Develop new strategies to protect and revitalize wild salmon populations in B.C. with First Nations and the federal government, including the development and implementation of a cohesive B.C. Wild Pacific Salmon Strategy.

Ministry of Water, Land and Resource Stewardship

Year started


Current year


How far along
is this work?


How complicated
is this work?


Are there


How are we
working together?


Development of the trilateral collaboration on salmon with the First Nations Fisheries Council (FNFC) and the federal Department of Fisheries and Oceans (DFO) continues and is building on productive discussions. The FNFC is initiating robust engagement with First Nations in B.C. with the intention of providing information about the initiative and having open communication and dialogue. Part of this dialogue has involved hosting sessions on the trilateral accord at FNFC’s 2024 annual spring assembly and including provincial and federal representatives in discussions with First Nations and their respective organizations. The Province has provided funding to support this work, and FNFC has released a year two annual progress report. The progress report outlines the work completed by FNFC in year two of the trilateral collaboration for salmon initiative. The next steps of the trilateral collaboration on salmon include finalizing a declaration of urgency and a signed trilateral accord. FNFC is working to garner the necessary support from First Nations leadership and determine the appropriate level and type of endorsement for the initiative. More work is required to engage First Nations not directly part of FNFC’s network, including Modern Treaty Nations.

The B.C. Salmon Restoration and Innovation Fund (BCSRIF) has been a successful joint initiative with the federal government, delivering funding to projects that support salmon research and protection. BCSRIF is the main avenue for WLRS to fund salmon habitat restoration work. Currently, 97 projects are coming to an end in March 2024, which will finalize the BCSRIF investment of $142.85 million in phase one of BCSRIF. 

In 2022, phase two of BCSRIF was announced with 58 new projects and $86 million in funding committed in December 2023. There are currently no plans for additional intakes for BCSRIF phase two as all funds are allocated to projects already underway or undergoing negotiations. Throughout both phases of BCSRIF, there has been significant involvement of First Nations within projects, with about 40% of projects led by First Nations.

How are we working together?

WLRS consults and engages with FNFC and DFO on a regular basis regarding the trilateral collaboration on salmon. The ministry has an existing MOU and governance structure in place with the FNFC to guide work on joint priorities. In addition, WLRS attends ad-hoc meetings with individual First Nations, Indigenous fisheries organizations (e.g., Lower Fraser Fisheries Alliance, Coastal First Nations, Skeena Fisheries Commission etc.) to engage and discuss opportunities for increased collaboration on salmon recovery initiatives.
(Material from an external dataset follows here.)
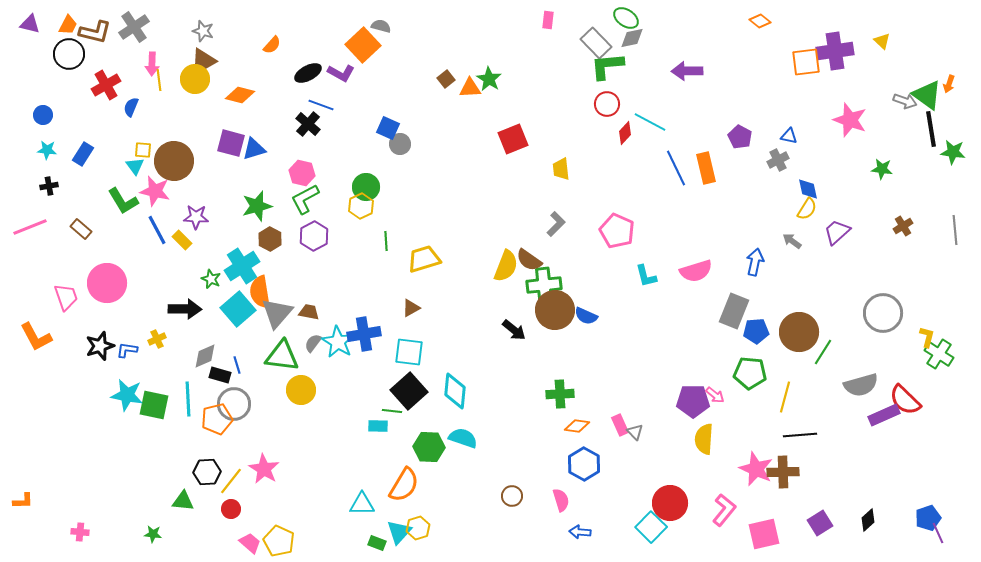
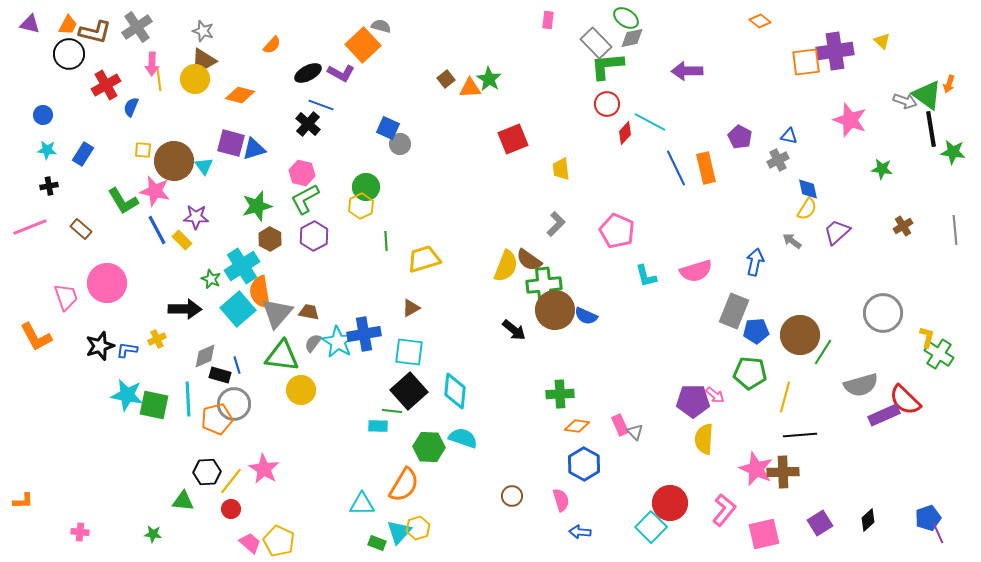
gray cross at (134, 27): moved 3 px right
cyan triangle at (135, 166): moved 69 px right
brown circle at (799, 332): moved 1 px right, 3 px down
FNFC has undertaken tier two engagement and is incorporating the results into the process and structure of a pacific salmon trilateral table. Once finalized, the trilateral accord will be signed by each agency.

Through BCSRIF, 29 projects (40%) of the phase two projects that have been funded are being delivered by First Nations, with partnerships being a key component of many other projects. The projects will be undertaken by proponents between now and March 2026.

As reported under Action 2.07, the Watershed Security Strategy is being co-developed with First Nations partners. To date, outreach to First Nations has included engagement letters, meetings, webinars, workshops and an open invitation for engagement and co-development of the strategy in a way that meets individual needs. This approach will continue as work under Action 2.07 continues. Co-development of the Coastal Marine Strategy and consultation has followed a similar process.

Are there challenges?

The Province, DFO and FNFC continue to work together to discuss the trilateral accord, but no agreement has been finalized to date. 

A potential risk to BCSRIF projects is that agreements and negotiations would be unsuccessful before a contribution agreement has been signed, or there would be impacts to the project during the work that precludes the completion of the project, such as the proponent being unable to obtain necessary permits. At this time, no BCSRIF project has been unable to achieve a signed contribution agreement, and future risks are specific to individual projects and proponents.

Agreement has not yet been reached on the full scope of activities to be addressed in the Watershed Security Strategy, and it is unclear if some fundamental aspects within federal jurisdiction (e.g., fisheries management and salmonid enhancement) will be included. This may limit the extent of co-governance advanced within the trilateral accord, and it could raise questions about whether this work will garner sufficient support from First Nations. The initiative will need to ensure all First Nations are provided the opportunity for inclusion in these trilateral salmon discussions. Some First Nations prefer to work independently of the FNFC for matters affecting fish and fisheries, and some Treaty Nations work withing existing Treaty tables and associated committees. B.C. has been clear that all First Nations need equitable engagement and opportunity to participate using a distinctions-based approach to engagement.